Use a more efficient codec (such as MPEG4 DivX or XviD, or WMV9 if he's using an older WMV codec).

I would not expect particularly good quality video below 3Mbps or so (~300-400KBps), even with a decent codec. Unless you want it to be postage-stamp sized when people watch it. 😛
 
Dropping the framerate will make the movie look like crap, far worse than dropping the resolution. What type of video source did the video come from? Was it from a normal camcorder, e.g. one that records on VHS, VHS-C, Hi8 or similar? If so, there's no reason why your resolution should be at anything above 352x240. (though that's not 4:3 AR... 320x240 would be the norm)

Now is the actual source video in WM format? This could be a problem, as MS has gone out of their way to try and make sure nothing can access WM* files but MS products.

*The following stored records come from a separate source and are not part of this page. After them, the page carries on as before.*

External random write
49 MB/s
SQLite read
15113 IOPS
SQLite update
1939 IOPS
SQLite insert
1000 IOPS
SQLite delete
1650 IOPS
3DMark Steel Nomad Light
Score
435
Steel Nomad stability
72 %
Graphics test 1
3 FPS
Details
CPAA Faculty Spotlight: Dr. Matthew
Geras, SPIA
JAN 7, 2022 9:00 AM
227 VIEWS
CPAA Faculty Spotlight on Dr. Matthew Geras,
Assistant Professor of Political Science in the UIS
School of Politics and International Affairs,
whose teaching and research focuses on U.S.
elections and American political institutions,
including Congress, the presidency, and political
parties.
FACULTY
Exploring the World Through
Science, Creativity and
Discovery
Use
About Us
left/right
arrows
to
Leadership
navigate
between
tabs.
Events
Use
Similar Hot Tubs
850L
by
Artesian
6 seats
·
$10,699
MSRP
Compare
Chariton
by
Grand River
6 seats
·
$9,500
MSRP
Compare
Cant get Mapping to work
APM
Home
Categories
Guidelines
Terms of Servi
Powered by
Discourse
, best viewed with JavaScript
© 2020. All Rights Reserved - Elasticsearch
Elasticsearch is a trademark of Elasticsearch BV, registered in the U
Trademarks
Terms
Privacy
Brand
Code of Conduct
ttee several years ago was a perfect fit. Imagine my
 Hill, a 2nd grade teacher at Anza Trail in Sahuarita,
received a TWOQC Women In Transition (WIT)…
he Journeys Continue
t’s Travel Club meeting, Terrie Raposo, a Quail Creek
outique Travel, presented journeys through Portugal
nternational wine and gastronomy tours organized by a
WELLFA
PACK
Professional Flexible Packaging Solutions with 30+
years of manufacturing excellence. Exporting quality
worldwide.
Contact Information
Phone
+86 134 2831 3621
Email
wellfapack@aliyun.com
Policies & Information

If you can get the video out, try converting to an MPEG-4 video source like XviD. RealMedia, Quicktime and Windows Media are good for low-bitrate, low-quality stuff, but if you want good quality you should consider MPEG-4 codecs. It'd help if I knew specifics, like the length of the video, what the content is, etc.
 
He has the original because he filmed the whole thing, so I assume he can encode it in whichever format he wants. I think it's all done on a really good digital video camera. He told me what program he's using to edit/encode everything but i forgot...What should he be using?
 
To edit? I know of no truly good freeware editors out there at the moment. Whatever he's using is fine, most likely.

To encode? That's different. VirtualDubMod is the standard; there are frontends which automate the process, though I can't think of any off the top of my head. He should output his video to something like HuffyUV (google it) then recompress using XviD through VirtualDubMod. I can walk you through it if you want.
 
I'll have to get more info from him. Maybe i'll tell him to create an account here and he can do the talking himself because it's difficult going through me. Thanks for your help though.
 
Unless you know the target audience is familiar with computing, stick with WMV files, or else be prepared to answer many upon many questions about codecs. To reduce the file size, definately lower the resolution, you don't see many files for download that are above 320x240. Keep the current framerate, a smaller but smooth video is much better to watch than a large choppy video.
 
but his webmaster told him his quicktime and real files were too big and they would take users too long to download them. Is there anyway he can encode the WM file differently and make it quicktime or real?

If he is using DV, it would be pretty simple to use Windows Movie Maker to import it via firewire, edit and then encode to windows media using the appropriate profile for the taget audience. Forget real media, and quicktime should really be used only if you want cross platform support. Don't make it any harder than it has to be, Windows media is made just for this purpose, and with DV, it doesn't get much easier.